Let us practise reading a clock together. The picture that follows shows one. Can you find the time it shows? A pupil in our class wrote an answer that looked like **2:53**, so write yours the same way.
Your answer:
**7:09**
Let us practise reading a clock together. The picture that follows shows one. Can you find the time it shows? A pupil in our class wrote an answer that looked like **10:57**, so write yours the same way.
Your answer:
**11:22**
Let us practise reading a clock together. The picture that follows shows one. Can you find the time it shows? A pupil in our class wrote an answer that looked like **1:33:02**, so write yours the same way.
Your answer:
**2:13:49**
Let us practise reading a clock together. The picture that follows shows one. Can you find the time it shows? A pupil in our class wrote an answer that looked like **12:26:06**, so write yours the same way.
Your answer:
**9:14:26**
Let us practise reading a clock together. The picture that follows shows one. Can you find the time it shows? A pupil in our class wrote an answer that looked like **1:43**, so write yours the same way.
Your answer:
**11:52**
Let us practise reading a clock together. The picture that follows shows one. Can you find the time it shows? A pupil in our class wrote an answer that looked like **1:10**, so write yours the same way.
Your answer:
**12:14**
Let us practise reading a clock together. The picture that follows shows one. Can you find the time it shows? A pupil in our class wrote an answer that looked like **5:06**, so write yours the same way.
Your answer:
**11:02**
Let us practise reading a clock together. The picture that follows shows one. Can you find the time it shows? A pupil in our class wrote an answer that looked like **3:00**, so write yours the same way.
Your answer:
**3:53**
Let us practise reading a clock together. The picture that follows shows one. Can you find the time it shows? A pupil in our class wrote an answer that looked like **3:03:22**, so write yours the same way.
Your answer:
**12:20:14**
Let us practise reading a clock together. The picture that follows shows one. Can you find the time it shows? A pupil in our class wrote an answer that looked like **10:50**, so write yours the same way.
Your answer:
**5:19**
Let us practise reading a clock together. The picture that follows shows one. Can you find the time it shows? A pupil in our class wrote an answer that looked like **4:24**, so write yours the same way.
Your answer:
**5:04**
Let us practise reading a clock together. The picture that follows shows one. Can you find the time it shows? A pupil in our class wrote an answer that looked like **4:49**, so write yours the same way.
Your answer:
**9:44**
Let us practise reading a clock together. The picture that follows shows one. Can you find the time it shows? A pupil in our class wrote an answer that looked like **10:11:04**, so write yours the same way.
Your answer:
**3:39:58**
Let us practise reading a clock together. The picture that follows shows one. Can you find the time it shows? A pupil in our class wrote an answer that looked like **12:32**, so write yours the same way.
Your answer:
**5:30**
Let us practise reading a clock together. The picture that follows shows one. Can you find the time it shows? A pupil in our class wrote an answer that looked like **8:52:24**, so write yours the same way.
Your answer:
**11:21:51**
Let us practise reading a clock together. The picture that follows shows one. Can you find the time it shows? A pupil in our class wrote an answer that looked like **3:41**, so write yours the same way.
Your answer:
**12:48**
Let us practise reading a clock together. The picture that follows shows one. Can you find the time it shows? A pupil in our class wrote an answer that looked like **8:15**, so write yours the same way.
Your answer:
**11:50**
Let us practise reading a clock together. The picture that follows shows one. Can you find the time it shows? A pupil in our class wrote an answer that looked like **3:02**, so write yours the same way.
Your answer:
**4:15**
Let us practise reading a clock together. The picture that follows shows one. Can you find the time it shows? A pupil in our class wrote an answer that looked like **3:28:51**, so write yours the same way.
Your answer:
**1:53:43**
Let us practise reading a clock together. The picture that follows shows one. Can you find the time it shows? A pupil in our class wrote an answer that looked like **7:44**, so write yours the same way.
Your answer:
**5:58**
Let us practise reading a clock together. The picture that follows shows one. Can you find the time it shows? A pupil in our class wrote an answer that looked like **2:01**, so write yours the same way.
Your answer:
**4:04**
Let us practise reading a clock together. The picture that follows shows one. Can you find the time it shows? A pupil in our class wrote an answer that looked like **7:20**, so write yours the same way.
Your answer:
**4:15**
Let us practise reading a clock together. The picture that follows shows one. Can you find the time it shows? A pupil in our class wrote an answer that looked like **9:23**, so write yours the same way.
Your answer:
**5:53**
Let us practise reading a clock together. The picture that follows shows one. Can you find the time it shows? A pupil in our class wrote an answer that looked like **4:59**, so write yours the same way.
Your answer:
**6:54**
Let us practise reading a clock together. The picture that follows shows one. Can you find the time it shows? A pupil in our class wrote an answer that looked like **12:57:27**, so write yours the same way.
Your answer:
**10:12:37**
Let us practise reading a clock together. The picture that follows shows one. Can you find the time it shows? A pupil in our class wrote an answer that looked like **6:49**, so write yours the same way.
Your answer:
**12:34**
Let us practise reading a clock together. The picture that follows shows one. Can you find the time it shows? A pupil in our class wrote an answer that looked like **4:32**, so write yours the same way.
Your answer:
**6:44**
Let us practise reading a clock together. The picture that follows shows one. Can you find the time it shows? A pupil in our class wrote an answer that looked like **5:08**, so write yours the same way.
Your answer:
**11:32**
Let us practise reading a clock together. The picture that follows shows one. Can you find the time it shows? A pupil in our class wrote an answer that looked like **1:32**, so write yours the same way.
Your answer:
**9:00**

+++++

Reproduce all the records above with "pupil" changed to "student" and everything else left as it is.

# WRITTEN ANSWER
Let us practise reading a clock together. The picture that follows shows one. Can you find the time it shows? A student in our class wrote an answer that looked like **2:53**, so write yours the same way.
Your answer:
**7:09**
Let us practise reading a clock together. The picture that follows shows one. Can you find the time it shows? A student in our class wrote an answer that looked like **10:57**, so write yours the same way.
Your answer:
**11:22**
Let us practise reading a clock together. The picture that follows shows one. Can you find the time it shows? A student in our class wrote an answer that looked like **1:33:02**, so write yours the same way.
Your answer:
**2:13:49**
Let us practise reading a clock together. The picture that follows shows one. Can you find the time it shows? A student in our class wrote an answer that looked like **12:26:06**, so write yours the same way.
Your answer:
**9:14:26**
Let us practise reading a clock together. The picture that follows shows one. Can you find the time it shows? A student in our class wrote an answer that looked like **1:43**, so write yours the same way.
Your answer:
**11:52**
Let us practise reading a clock together. The picture that follows shows one. Can you find the time it shows? A student in our class wrote an answer that looked like **1:10**, so write yours the same way.
Your answer:
**12:14**
Let us practise reading a clock together. The picture that follows shows one. Can you find the time it shows? A student in our class wrote an answer that looked like **5:06**, so write yours the same way.
Your answer:
**11:02**
Let us practise reading a clock together. The picture that follows shows one. Can you find the time it shows? A student in our class wrote an answer that looked like **3:00**, so write yours the same way.
Your answer:
**3:53**
Let us practise reading a clock together. The picture that follows shows one. Can you find the time it shows? A student in our class wrote an answer that looked like **3:03:22**, so write yours the same way.
Your answer:
**12:20:14**
Let us practise reading a clock together. The picture that follows shows one. Can you find the time it shows? A student in our class wrote an answer that looked like **10:50**, so write yours the same way.
Your answer:
**5:19**
Let us practise reading a clock together. The picture that follows shows one. Can you find the time it shows? A student in our class wrote an answer that looked like **4:24**, so write yours the same way.
Your answer:
**5:04**
Let us practise reading a clock together. The picture that follows shows one. Can you find the time it shows? A student in our class wrote an answer that looked like **4:49**, so write yours the same way.
Your answer:
**9:44**
Let us practise reading a clock together. The picture that follows shows one. Can you find the time it shows? A student in our class wrote an answer that looked like **10:11:04**, so write yours the same way.
Your answer:
**3:39:58**
Let us practise reading a clock together. The picture that follows shows one. Can you find the time it shows? A student in our class wrote an answer that looked like **12:32**, so write yours the same way.
Your answer:
**5:30**
Let us practise reading a clock together. The picture that follows shows one. Can you find the time it shows? A student in our class wrote an answer that looked like **8:52:24**, so write yours the same way.
Your answer:
**11:21:51**
Let us practise reading a clock together. The picture that follows shows one. Can you find the time it shows? A student in our class wrote an answer that looked like **3:41**, so write yours the same way.
Your answer:
**12:48**
Let us practise reading a clock together. The picture that follows shows one. Can you find the time it shows? A student in our class wrote an answer that looked like **8:15**, so write yours the same way.
Your answer:
**11:50**
Let us practise reading a clock together. The picture that follows shows one. Can you find the time it shows? A student in our class wrote an answer that looked like **3:02**, so write yours the same way.
Your answer:
**4:15**
Let us practise reading a clock together. The picture that follows shows one. Can you find the time it shows? A student in our class wrote an answer that looked like **3:28:51**, so write yours the same way.
Your answer:
**1:53:43**
Let us practise reading a clock together. The picture that follows shows one. Can you find the time it shows? A student in our class wrote an answer that looked like **7:44**, so write yours the same way.
Your answer:
**5:58**
Let us practise reading a clock together. The picture that follows shows one. Can you find the time it shows? A student in our class wrote an answer that looked like **2:01**, so write yours the same way.
Your answer:
**4:04**
Let us practise reading a clock together. The picture that follows shows one. Can you find the time it shows? A student in our class wrote an answer that looked like **7:20**, so write yours the same way.
Your answer:
**4:15**
Let us practise reading a clock together. The picture that follows shows one. Can you find the time it shows? A student in our class wrote an answer that looked like **9:23**, so write yours the same way.
Your answer:
**5:53**
Let us practise reading a clock together. The picture that follows shows one. Can you find the time it shows? A student in our class wrote an answer that looked like **4:59**, so write yours the same way.
Your answer:
**6:54**
Let us practise reading a clock together. The picture that follows shows one. Can you find the time it shows? A student in our class wrote an answer that looked like **12:57:27**, so write yours the same way.
Your answer:
**10:12:37**
Let us practise reading a clock together. The picture that follows shows one. Can you find the time it shows? A student in our class wrote an answer that looked like **6:49**, so write yours the same way.
Your answer:
**12:34**
Let us practise reading a clock together. The picture that follows shows one. Can you find the time it shows? A student in our class wrote an answer that looked like **4:32**, so write yours the same way.
Your answer:
**6:44**
Let us practise reading a clock together. The picture that follows shows one. Can you find the time it shows? A student in our class wrote an answer that looked like **5:08**, so write yours the same way.
Your answer:
**11:32**
Let us practise reading a clock together. The picture that follows shows one. Can you find the time it shows? A student in our class wrote an answer that looked like **1:32**, so write yours the same way.
Your answer:
**9:00**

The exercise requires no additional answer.